Mas o pessoal carregou tanto essa ideia de "ninguém é de ninguém" para o resto do ano que esse feriado meio que perdeu o sentido. Vá, em qualquer época, a um baile funk, festa rave, micareta, ou assista ao BBB, por exemplo, e note que a promiscuidade já se tornou se não aceitável, mas tolerável pela sociedade.
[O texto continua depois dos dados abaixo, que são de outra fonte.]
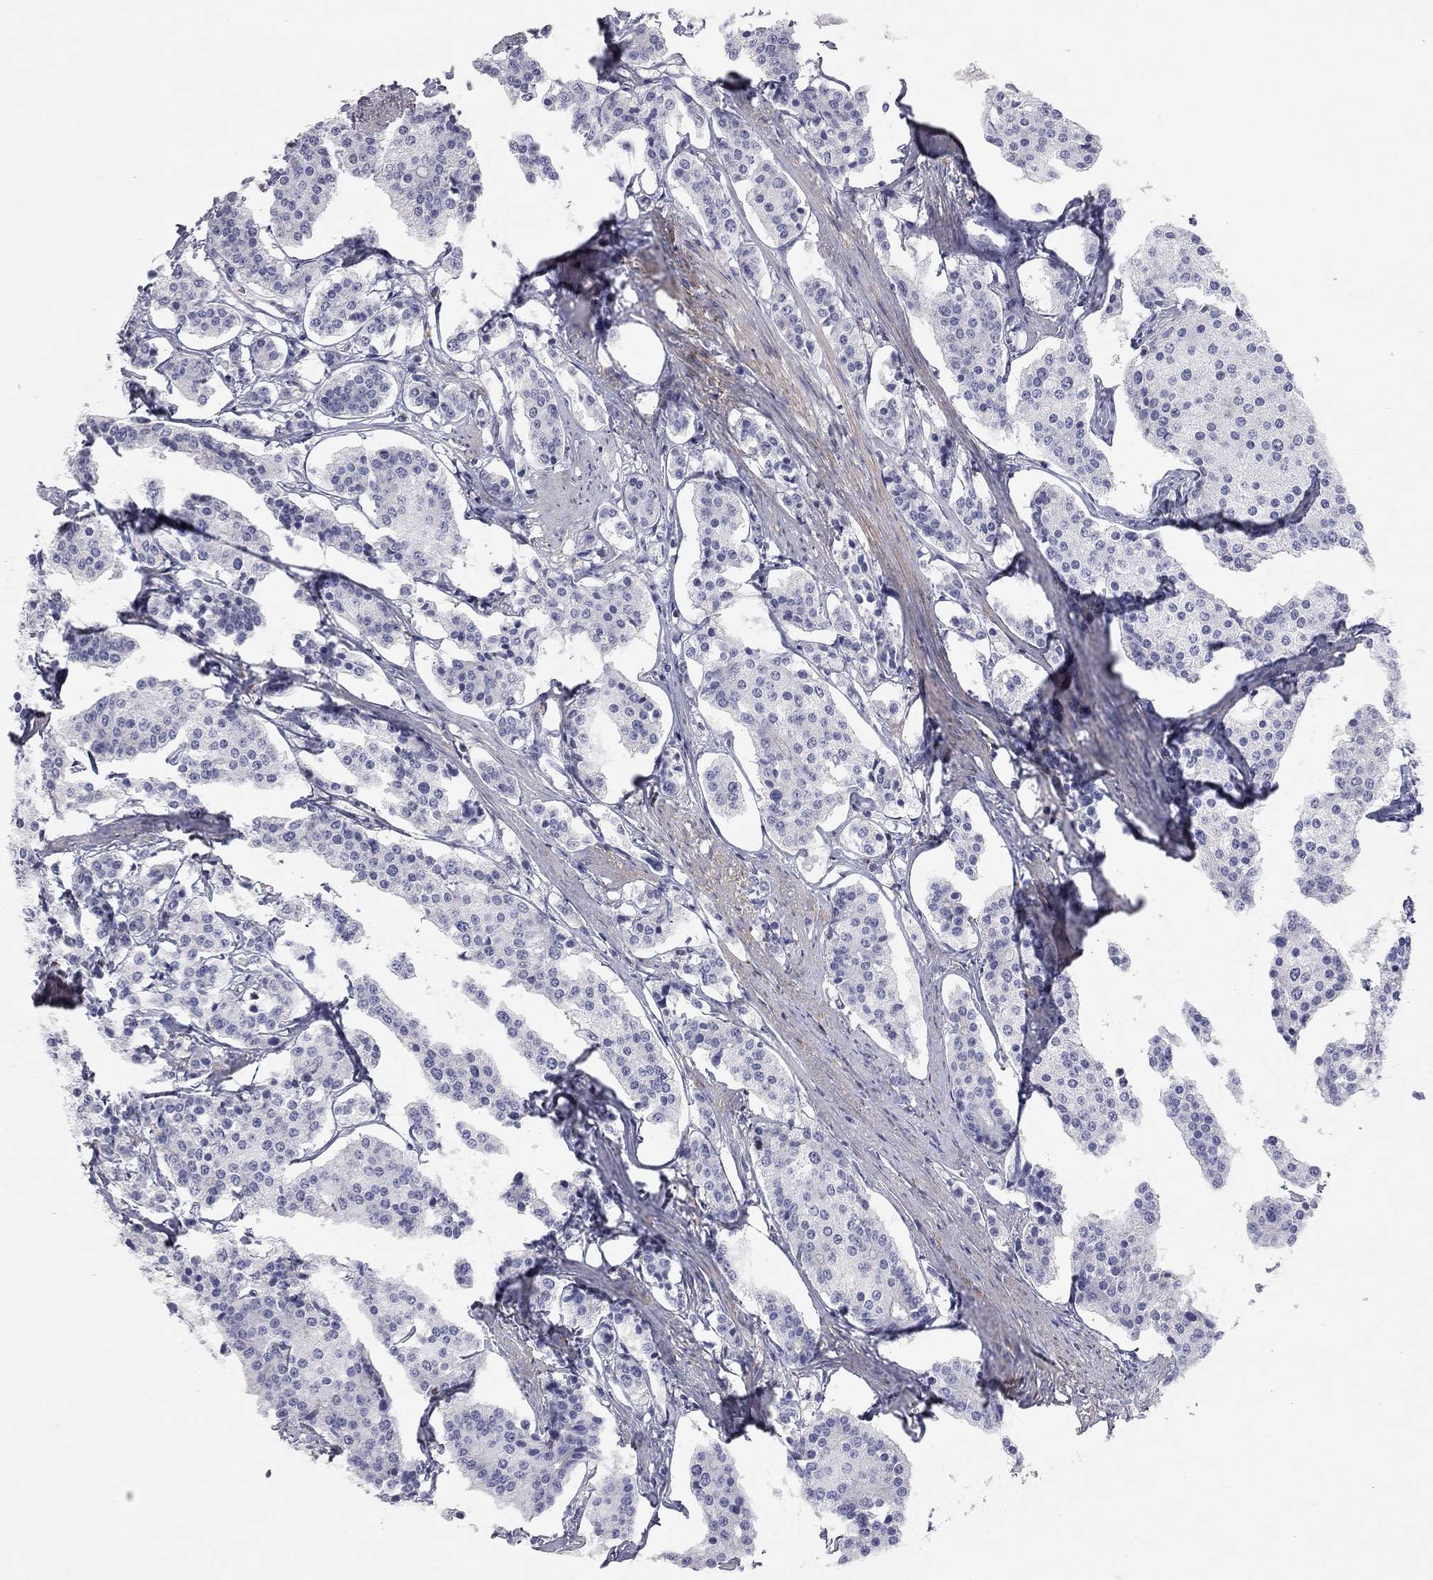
{"staining": {"intensity": "negative", "quantity": "none", "location": "none"}, "tissue": "carcinoid", "cell_type": "Tumor cells", "image_type": "cancer", "snomed": [{"axis": "morphology", "description": "Carcinoid, malignant, NOS"}, {"axis": "topography", "description": "Small intestine"}], "caption": "Tumor cells show no significant protein positivity in carcinoid (malignant). Brightfield microscopy of immunohistochemistry stained with DAB (3,3'-diaminobenzidine) (brown) and hematoxylin (blue), captured at high magnification.", "gene": "ADCYAP1", "patient": {"sex": "female", "age": 65}}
Então, por que parar uma semana inteira e exclusiva para cultuar isso mais ainda? Mera desculpa para inutilizar os dias úteis e adiar o início do ano? Comemorar o quê? Não é Natal, dia santo, dia das mães, gol da seleção e nem coincidência demais para a nação inteira ter nascido em fevereiro para fazer aniversário. Carnaval é a falsa alegria de sair pulando por aí como se tivesse ganhado na Mega Sena.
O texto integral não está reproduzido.